Así, ante un mundo saturado de información pero vacío de significados, el filósofo no posee verdades absolutas: renuncia a aceptar mentiras consensuadas, se mueve hacia nuevas incomodidades, porque toda estructura tiende a endurecerse, convirtiendo en dogma lo que alguna vez fue revelación. Su tarea consiste en mantener vivo ese movimiento perpetuo, hoy más necesario que nunca.

 

La literatura, por su parte, jamás calla. No nos impide olvidar las preguntas fundamentales, existenciales, que reflejan múltiples voces repletas de significados. Nos recuerda que hay maneras alternas de ver, sentir y vivir, construyendo realidades complejas, reconociendo que el lenguaje puede ser prisión y fuga simultáneamente.

Reflexionemos, entonces, sobre la esencia de la resistencia, que implica creación genuina -no acumulación de datos- ampliación de horizontes pensables, visibles y audibles, incluyendo todo aquello sistemáticamente excluido. Porque en la inversión verdadera, la “verdad” es apenas un instante de falsedad transitoria, hallada y desenmascarada por la labor del pensamiento consistente.

 

La labor literaria consiste en dar forma, cristalizar y vocalizar esos momentos, transformarlos en relatos, símbolos y memorias que permitan perdurar la conciencia, transmitirla y multiplicarla. Porque toda insurrección requiere un lenguaje transformador, y cada expresión insurgente precisa de literatura.

 

No se aboga por un optimismo ingenuo, sino por una combinación de pesimismo racional y optimismo de la voluntad: reconocer que el enemigo es fuerte, casi invencible, comprender que la tradición pesa como pesadilla, pero también despertar y recordar que la verdad suele ocultarse tras la mentira olvidada. En última instancia, el arte de recordar es también el arte de desactivar la falacia.

 

La lucha del pensamiento confronta instituciones y sombras, y combate la pereza mental que emerge cuando se olvida la razón de existir: pensar, resistir, gesticular incómodamente, ofrecer escritura en tiempos de aletargados, sostener la voluntad de lucidez urgente.

 

Referencias de lecturas

·  Adorno, T. W. (2005). Dialéctica negativa (J. Navarro, Trad.). Akal. (Obra original publicada en 1966)
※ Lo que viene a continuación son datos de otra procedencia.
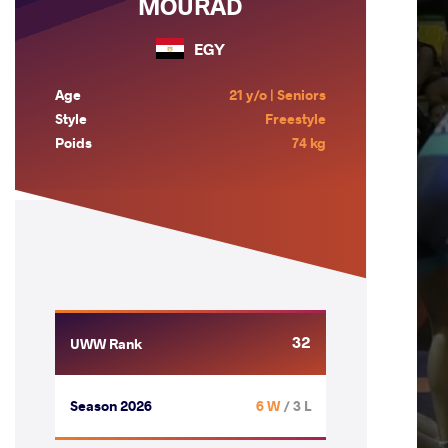
MOURAD
EGY
Age
21 y/o | Seniors
Style
Freestyle
Poids
74 kg
32
UWW Rank
Season 2026
6 W
/ 3 L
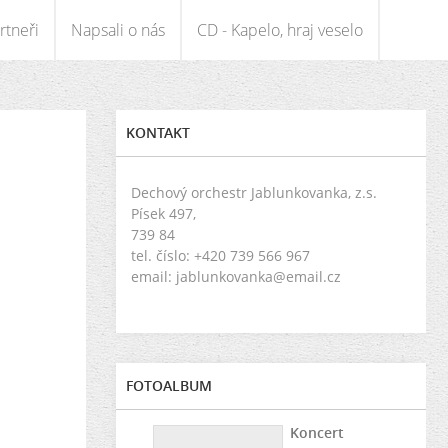
rtneři
Napsali o nás
CD - Kapelo, hraj veselo
KONTAKT
Dechový orchestr Jablunkovanka, z.s.
Písek 497,
739 84
tel. číslo: +420 739 566 967
email: jablunkovanka@email.cz
FOTOALBUM
Koncert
·  Butler, J. (2006). Vida precaria: El poder del duelo y la violencia. Paidós.

·  Debord, G. (1999). La sociedad del espectáculo (J. Vázquez, Trad.). Pre-Textos. (Obra original publicada en 1967)

·  Deleuze, G., & Guattari, F. (1995). ¿Qué es la filosofía? (T. Kauf, Trad.). Anagrama. (Obra original publicada en 1991)
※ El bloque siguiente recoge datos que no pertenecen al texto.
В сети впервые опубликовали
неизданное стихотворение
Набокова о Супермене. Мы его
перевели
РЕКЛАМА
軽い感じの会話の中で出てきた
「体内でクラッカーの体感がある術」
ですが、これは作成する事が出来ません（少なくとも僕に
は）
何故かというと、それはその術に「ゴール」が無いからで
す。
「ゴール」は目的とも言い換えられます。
·  Foucault, M. (1992). La arqueología del saber (A. Ribas, Trad.). Siglo XXI Editores. (Obra original publicada en 1969)

·  Gramsci, A. (2000). Cuadernos de la cárcel (V. Campuzano, Ed. y Trad.). Ediciones Era.

·  Marcuse, H. (1968). El hombre unidimensional: Ensayo sobre la ideología de la sociedad industrial avanzada (A. Sánchez Vázquez, Trad.). Ariel.

·  Marx, K. (2007). El dieciocho brumario de Luis Bonaparte. Ediciones Akal. (Obra original publicada en 1852)

·  Nietzsche, F. (2006). Más allá del bien y del mal (A. Sánchez Pascual, Trad.). Alianza Editorial. (Obra original publicada en 1886)

·  Rancière, J. (2000). El desacuerdo: Política y filosofía. Ediciones Nueva Visión.

·  Žižek, S. (2013). Menos que nada: Hegel y la sombra del materialismo dialéctico. Akal.

·  Žižek, S. (2009). En defensa de la intolerancia. Sequitur.

·  Žižek, S. (2012). El año que soñamos peligrosamente. Akal.